Enhancing Visual Question Answering with Linguistic Information
thesisposted on 01.08.2020, 00:00 by Mehrdad Alizadeh
Visual Question Answering (VQA) concerns providing answers to natural language questions about images. Several deep neural network approaches have been proposed to model the task in an end-to-end fashion. Whereas the task is grounded in visual processing, given a complex free form question the language understanding component becomes crucial. In this work, I hypothesize that if the question focuses on events described by verbs, then the model should be aware of verb semantics, as expressed via semantic role labels, argument types, and/or frame elements. Unfortunately, no VQA dataset exists that includes verb semantic information. My first contribution is a new VQA dataset (imSituVQA) that I built by taking advantage of the imSitu annotations. The imSitu dataset consists of images manually labeled with semantic frame elements, mostly taken from FrameNet. Second, I propose a multi-task CNN-LSTM VQA model that learns to classify the answers as well as the semantic frame elements.
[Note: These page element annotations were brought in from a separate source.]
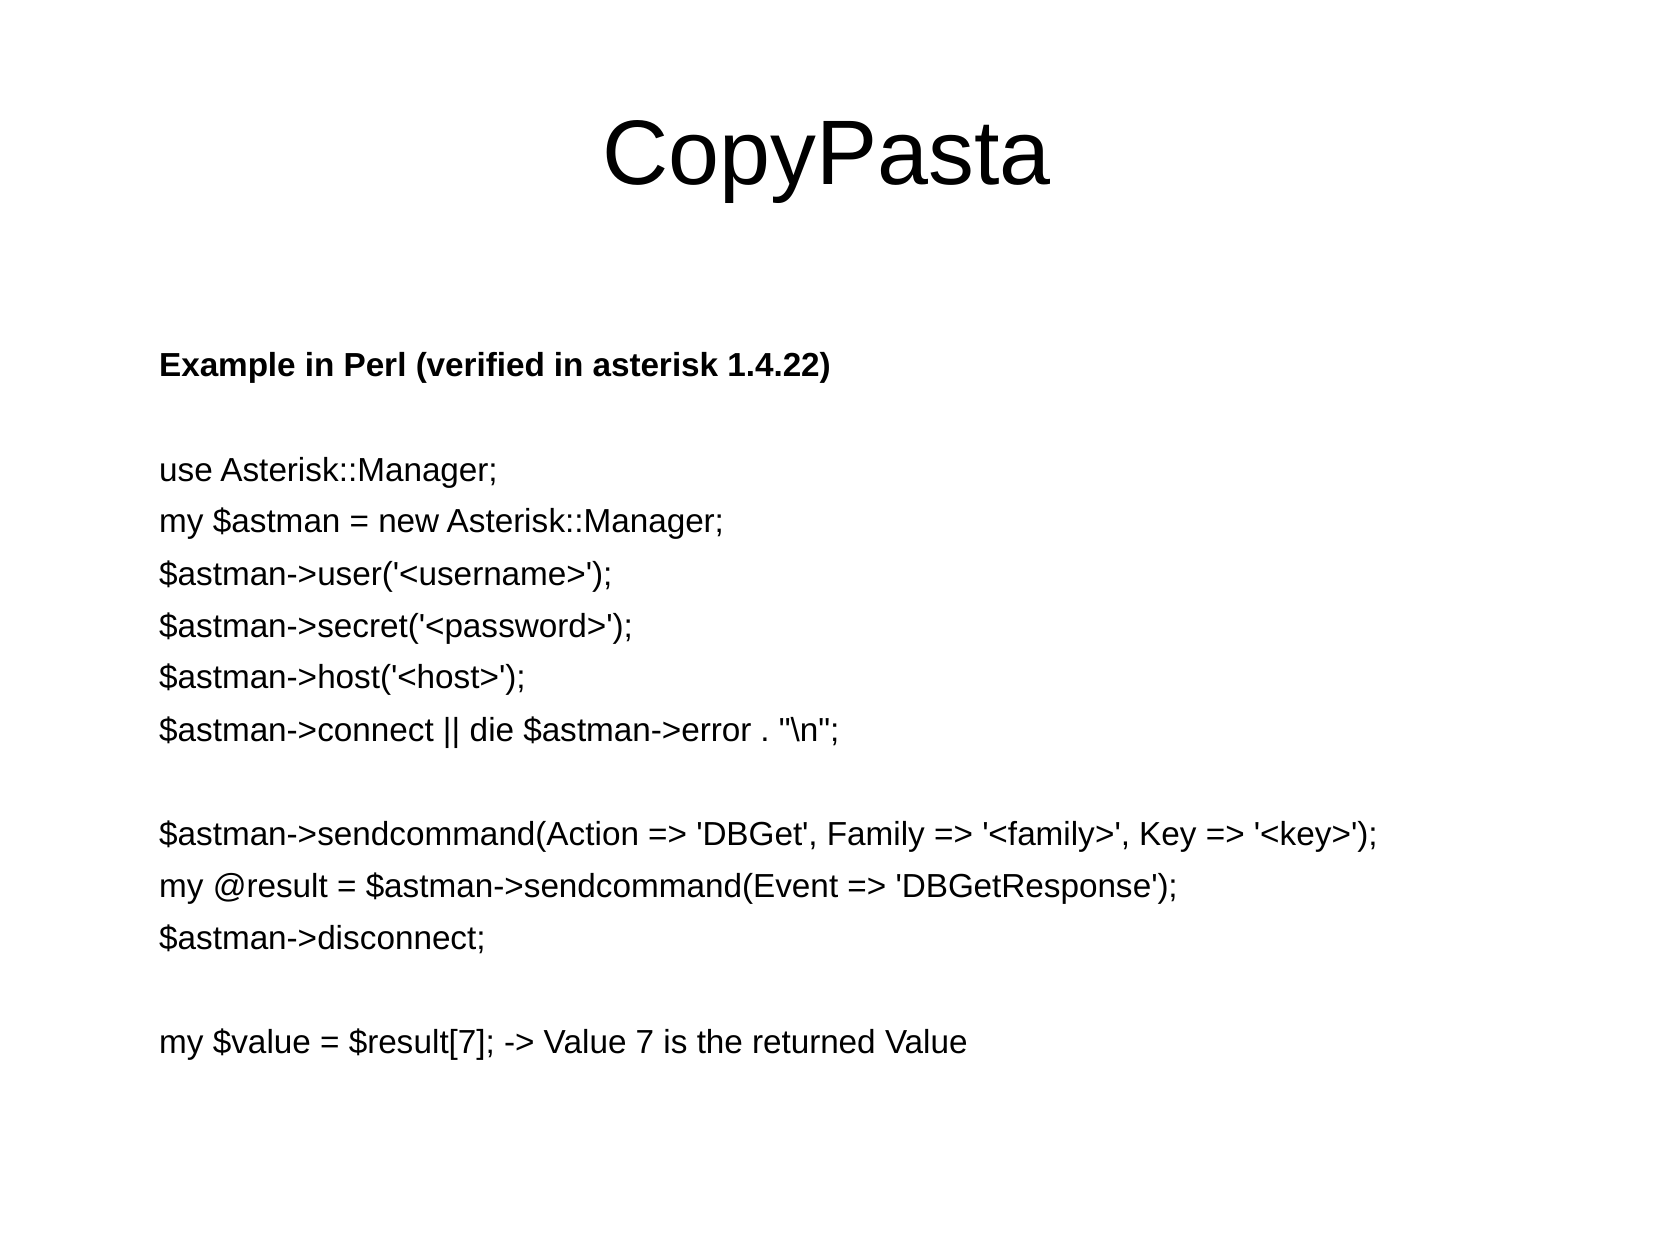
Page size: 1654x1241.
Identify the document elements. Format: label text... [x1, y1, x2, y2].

title CopyPasta [82, 49, 1571, 257]
text_box Example in Perl (verified in asterisk 1.4.22) use Asterisk::Manager; my $astman = new Asterisk::Manager; $astman->user('<username>'); $astman->secret('<password>'); $astman->host('<host>'); $astman->connect || die $astman->error . "\n"; $astman->sendcommand(Action => 'DBGet', Family => '<family>', Key => '<key>'); my @result = $astman->sendcommand(Event => 'DBGetResponse'); $astman->disconnect; my $value = $result[7]; -> Value 7 is the returned Value [144, 339, 1571, 1120]
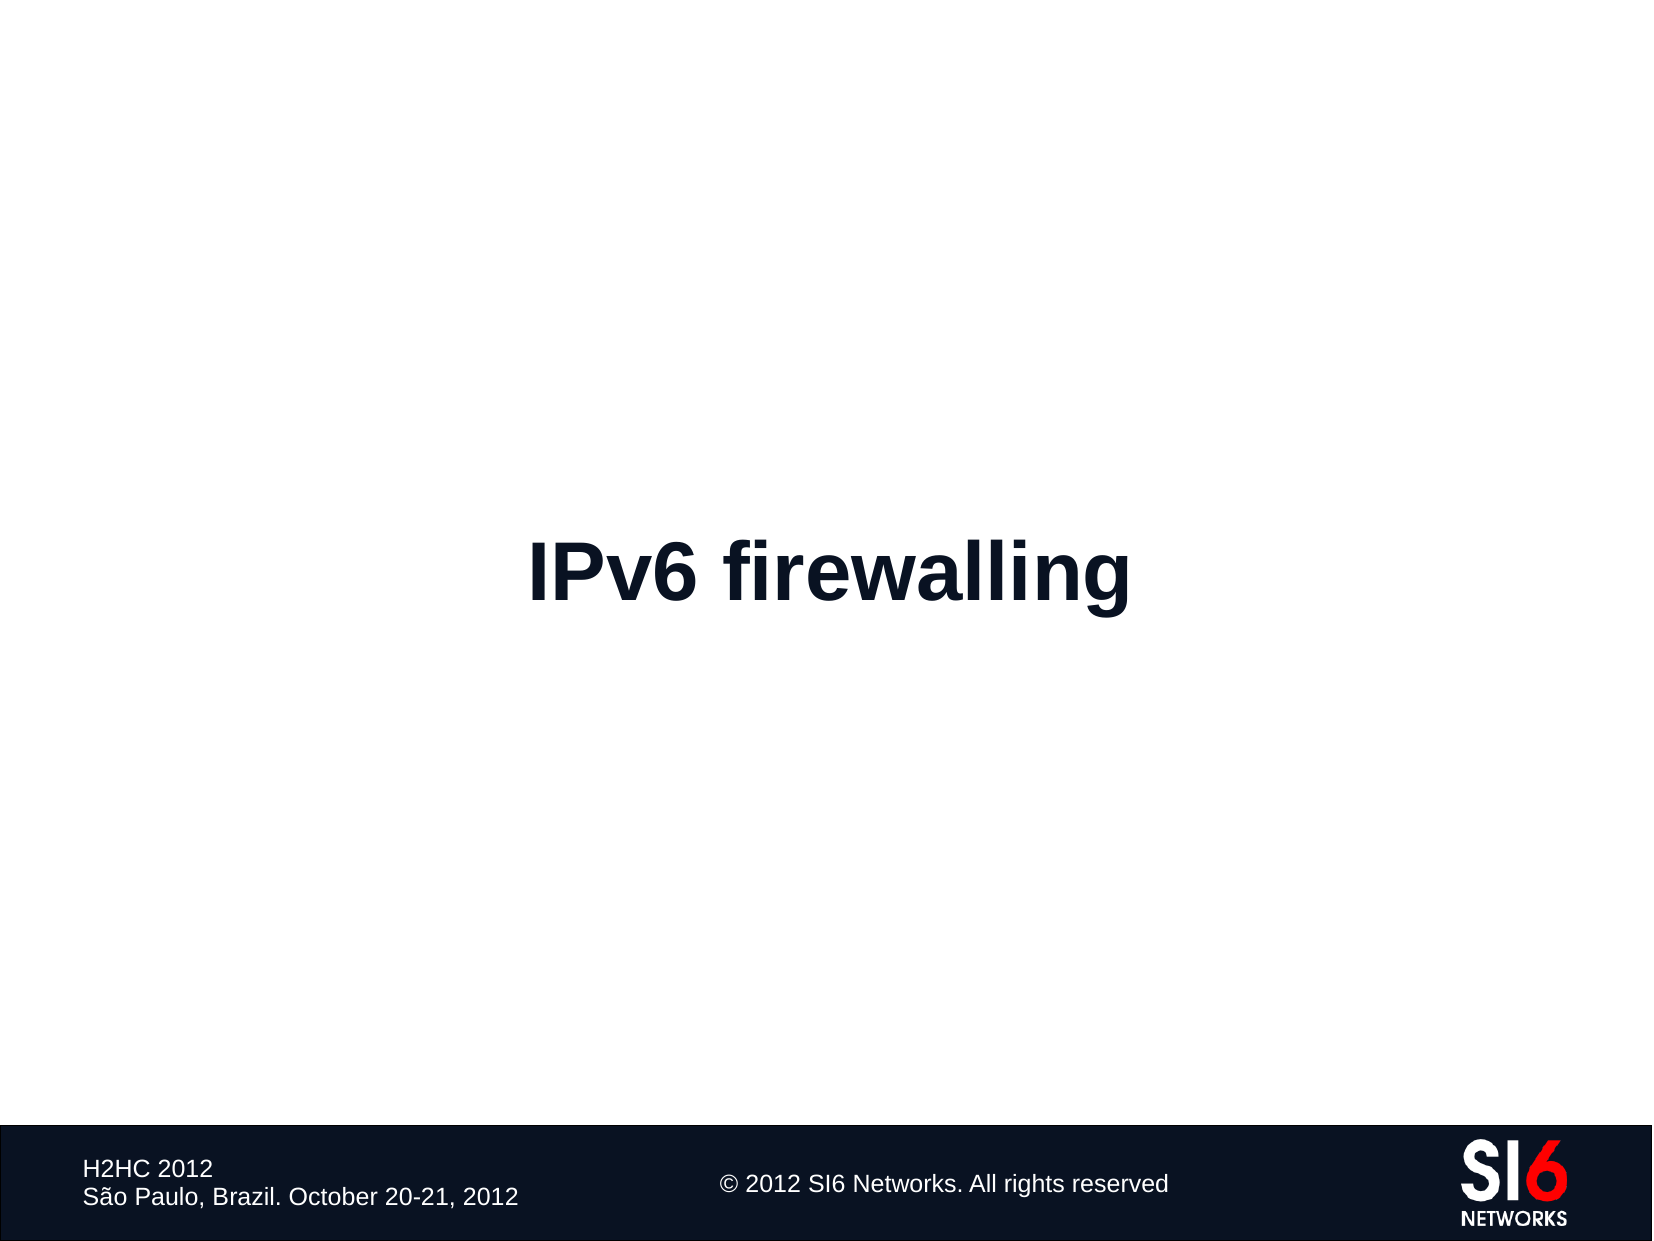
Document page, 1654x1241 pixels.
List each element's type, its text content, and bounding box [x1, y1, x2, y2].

picture [1461, 1139, 1567, 1226]
title IPv6 firewalling [86, 467, 1576, 676]
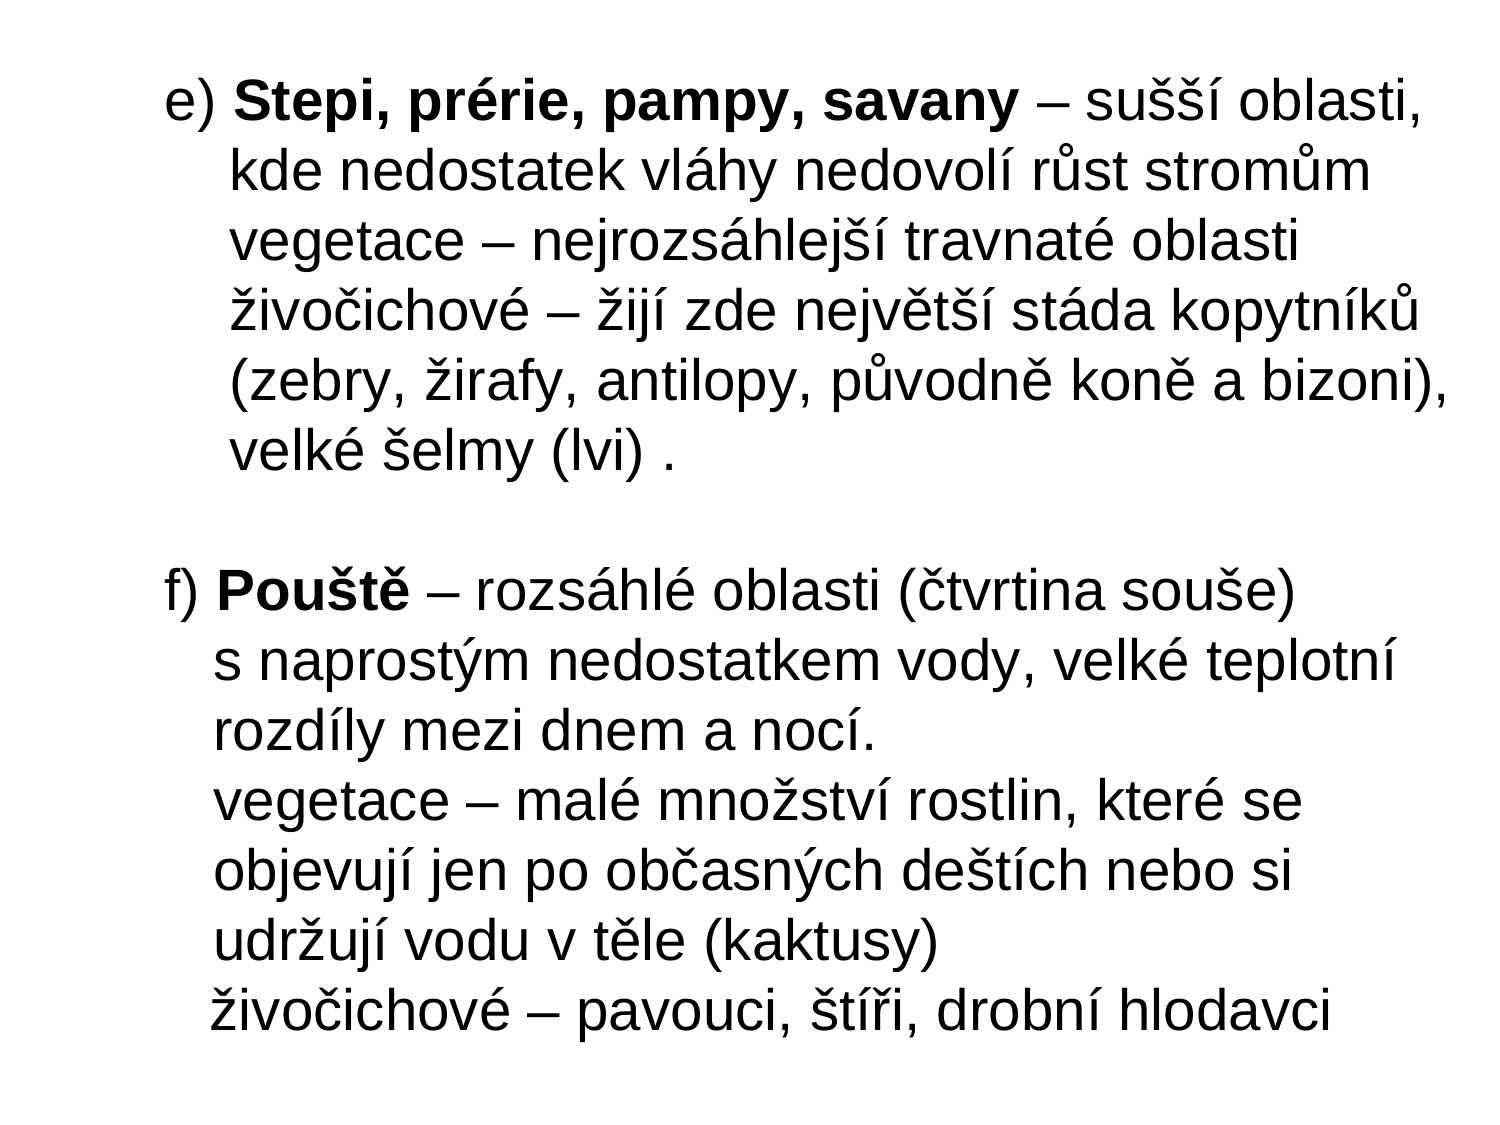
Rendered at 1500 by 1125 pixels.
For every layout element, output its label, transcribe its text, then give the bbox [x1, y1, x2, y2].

text_box e) Stepi, prérie, pampy, savany – sušší oblasti, kde nedostatek vláhy nedovolí růst stromům vegetace – nejrozsáhlejší travnaté oblasti živočichové – žijí zde největší stáda kopytníků (zebry, žirafy, antilopy, původně koně a bizoni), velké šelmy (lvi) . f) Pouště – rozsáhlé oblasti (čtvrtina souše) s naprostým nedostatkem vody, velké teplotní rozdíly mezi dnem a nocí. vegetace – malé množství rostlin, které se objevují jen po občasných deštích nebo si udržují vodu v těle (kaktusy) živočichové – pavouci, štíři, drobní hlodavci [0, 54, 1500, 1050]
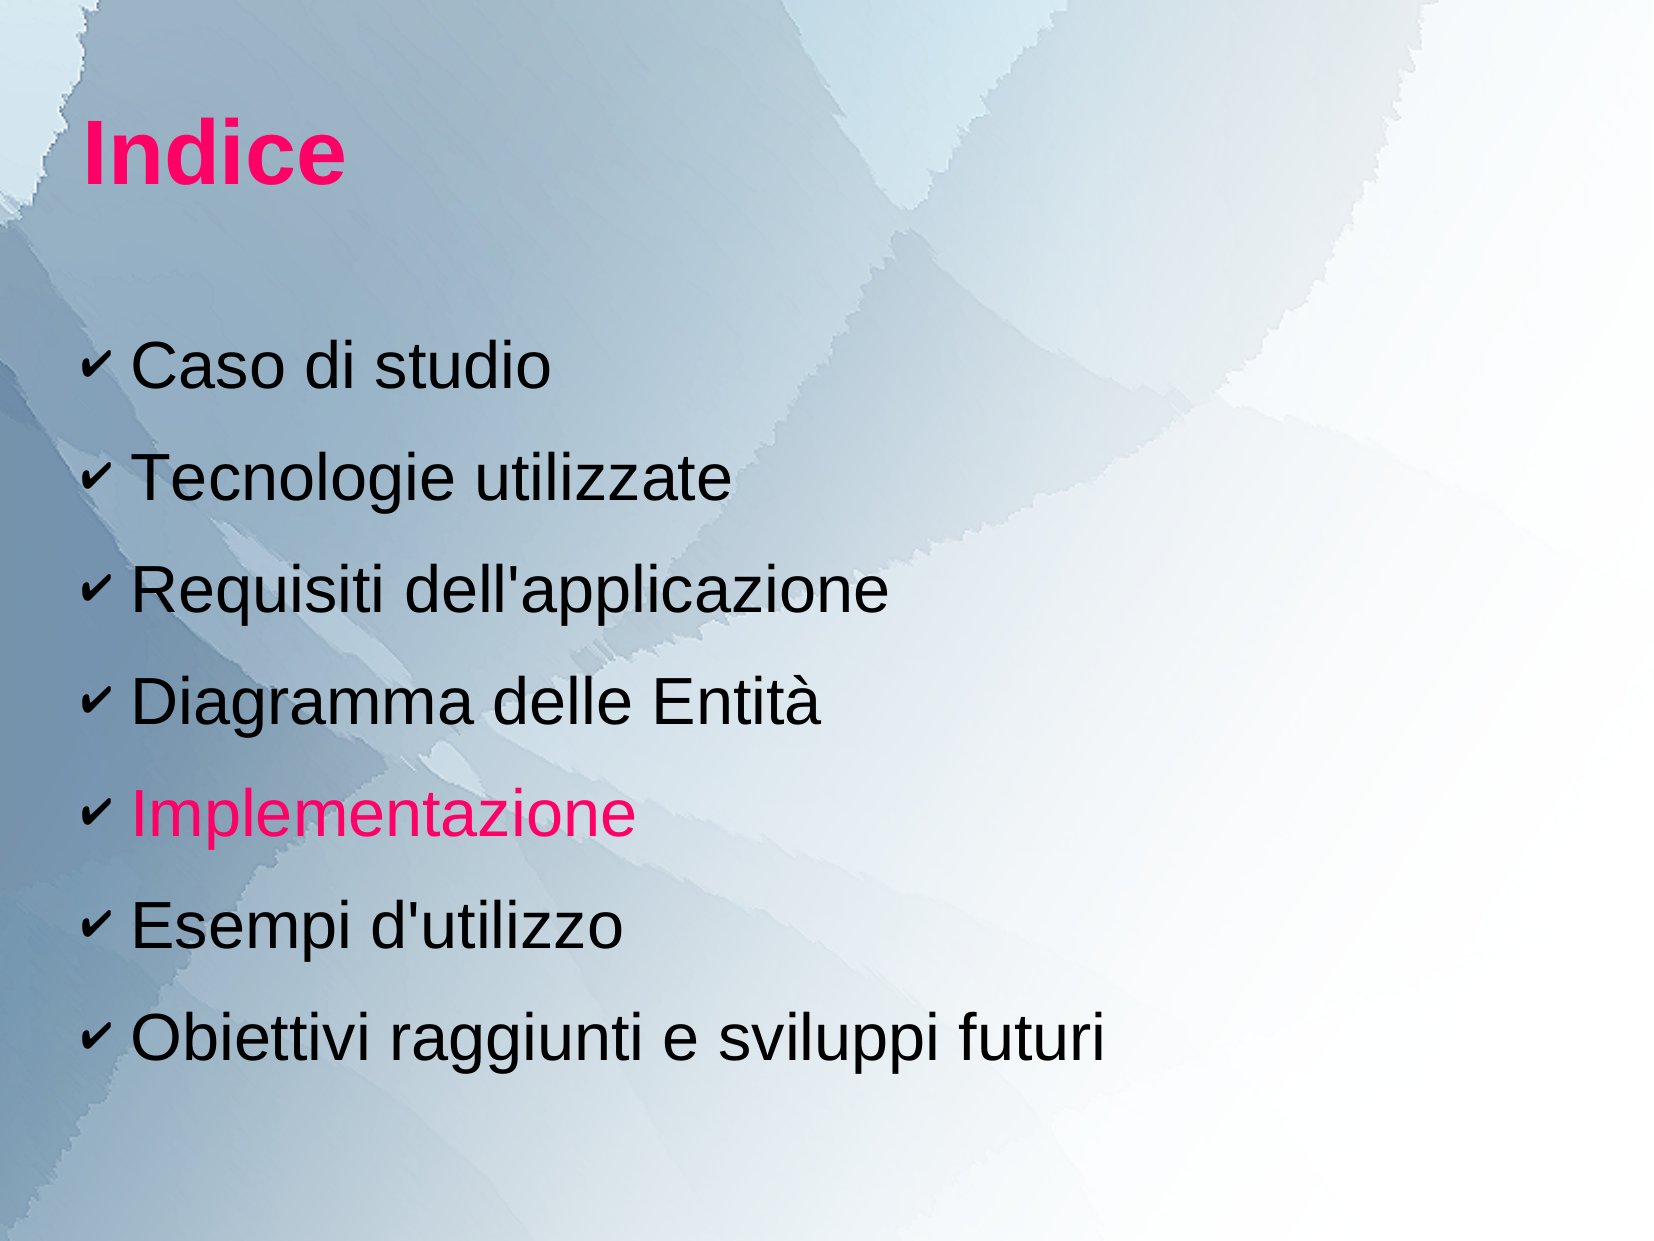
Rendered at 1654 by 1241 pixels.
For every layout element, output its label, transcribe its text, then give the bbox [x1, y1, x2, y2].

The experiments on imSituVQA show that semantic frame element classification helps the VQA system avoid inconsistent responses and improves performance. Semantic role labeling is an alternative solution to approximately annotate any VQA dataset of interest. I employed a PropBank based semantic role labeler to label a subset of the VQA dataset (VQAsub). Then I trained the proposed multi-task CNN-LSTM model with VQAsub. The results show a slight improvement over the single-task CNN-LSTM model.